Убейте, но я не могу вспомнить, какой это был год. Определенно не 91-й — год разлома Советского Союза, и не 93-й — год расстрела Верховного Совета. Было это заведомо позже, когда уже схлынуло первое невыносимое отчаянье и встал вопрос: что делать? Но когда именно это происходило, теперь не восстановить.
Помню только — был февраль. Под каблуками звонко ломались свежие после вчерашней оттепели льдышки, сорвавшиеся с крыш, а сосны и кусты были увешаны граненым, усатым инеем.
Я бежала в Дом ученых, куда меня и Гелия пригласил поговорить бывший наш третий секретарь. Он давно уже уехал от нас, работал в обкоме, потом в каком-то отделе ЦК, но теперь ни райкомов, ни обкомов, ни ЦК больше не было, как не было и Советского Союза.
Но тем утром это казалось не самым важным. Продираясь сквозь заиндевелую аллейку акаций, обсыпавшую меня с головы до ног веселыми иголками инея, я несла в себе всего две мысли: «Он приехал» и «Он скажет, что делать».
Дом ученых был еще полусонный, никого кроме зевающей старушки-вахтерши. В каминной, где мы всегда собирались, возвышался в своем председательском кресле не вполне проснувшийся и оттого насупленный Гелий. Бывший третий секретарь ворошил в камине поленья, и я не сразу его узнала. Может, в том был повинен огонь, что бросал отблески на его лицо, отчего оно казалось чужим. Но нет. Когда он отвернулся от камина и огонь перестал по-индейски раскрашивать его лицо, оно все равно осталось другим. Куда-то пропала обаятельная уверенность этого лица, его спокойствие. Растерянное какое-то оно было. Даже в глазах сквозила растерянность.
Разговор тоже шел странный, никакой. Я мало что из него запомнила. О журнале, создаваемом в Москве, куда мы могли бы посылать материалы о своем городе. Что данная тема сейчас актуальна и будет пользоваться спросом. Да и деньги кое-какие получим. Здесь мелькнул в памяти областной поэт. Но я не хотела верить в эту похожесть, и чего-то еще ждала. Увы! — это было все, что он нам предложил.
Согласно гудел Гелий, что, мол, определенно такой журнал нужен. Я молчала. Похоже, мне нечего было сказать так восхищавшему когда-то и потерявшему себя в перестройку человеку.
Не упрекать же его было, что не он, а Зюганов, с кем в ЦК они были одного ранга, не отступился от ленинской идеи, не сдался, собрал из обломков коммунистическую партию, и никакой Ельцин с присными не смог ему помешать. Конечно, я понимала: не любой способен на подобное дело. Однако грызло разочарование, что он-то и оказался на такое не годен.
И было б совсем нелепо ставить ему в вину, что на семинаре 80-го он убедил меня в необходимости афганской войны. Что ж я сама-то думала? Или только теперь, поумнев, могу сопоставить поражение в русско-японской войне и революцию девятьсот пятого года, проигрыш в первой мировой и Великую Октябрьскую, и понять, что беспобедная война в Афганистане обернется контрреволюцией под благовидными именами демократии, перестройки и реформ.

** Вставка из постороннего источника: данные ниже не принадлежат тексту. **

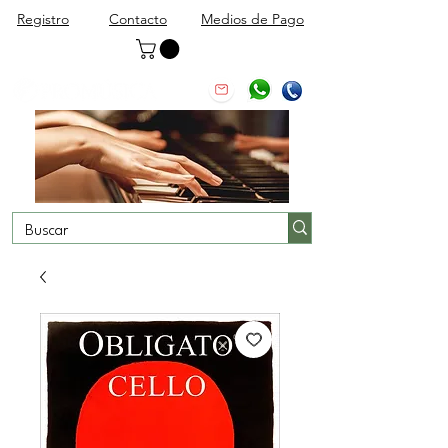
Registro
Contacto
Medios de Pago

Нет, не зря отвергало сердце эту войну. Сердце всегда мудрее. Не однажды я покупалась на красивые, убедительные слова, и каждый раз это было ошибкой. Только сердце не подводило меня. А художнику, чтобы стать настоящим, тем более никого и никогда нельзя слушать, кроме своего сердца.
С заснеженного куста синица постучала в окно каминной. Я повернулась к ней, и никто не увидел, каким жаром полыхнули щеки. О, как это я о себе: «художник»! Да еще «настоящий»! И было стыдно, горячо, и все же с надеждой, потому что там, в «Дубках», еще в первый день семинара под страстную старшиновскую речь неостановимо потянуло к себе огромное дело: служение литературе, как служение своему народу. Оно-то и было тем самым, что теперь надлежало делать. И бегать искать ответ было незачем.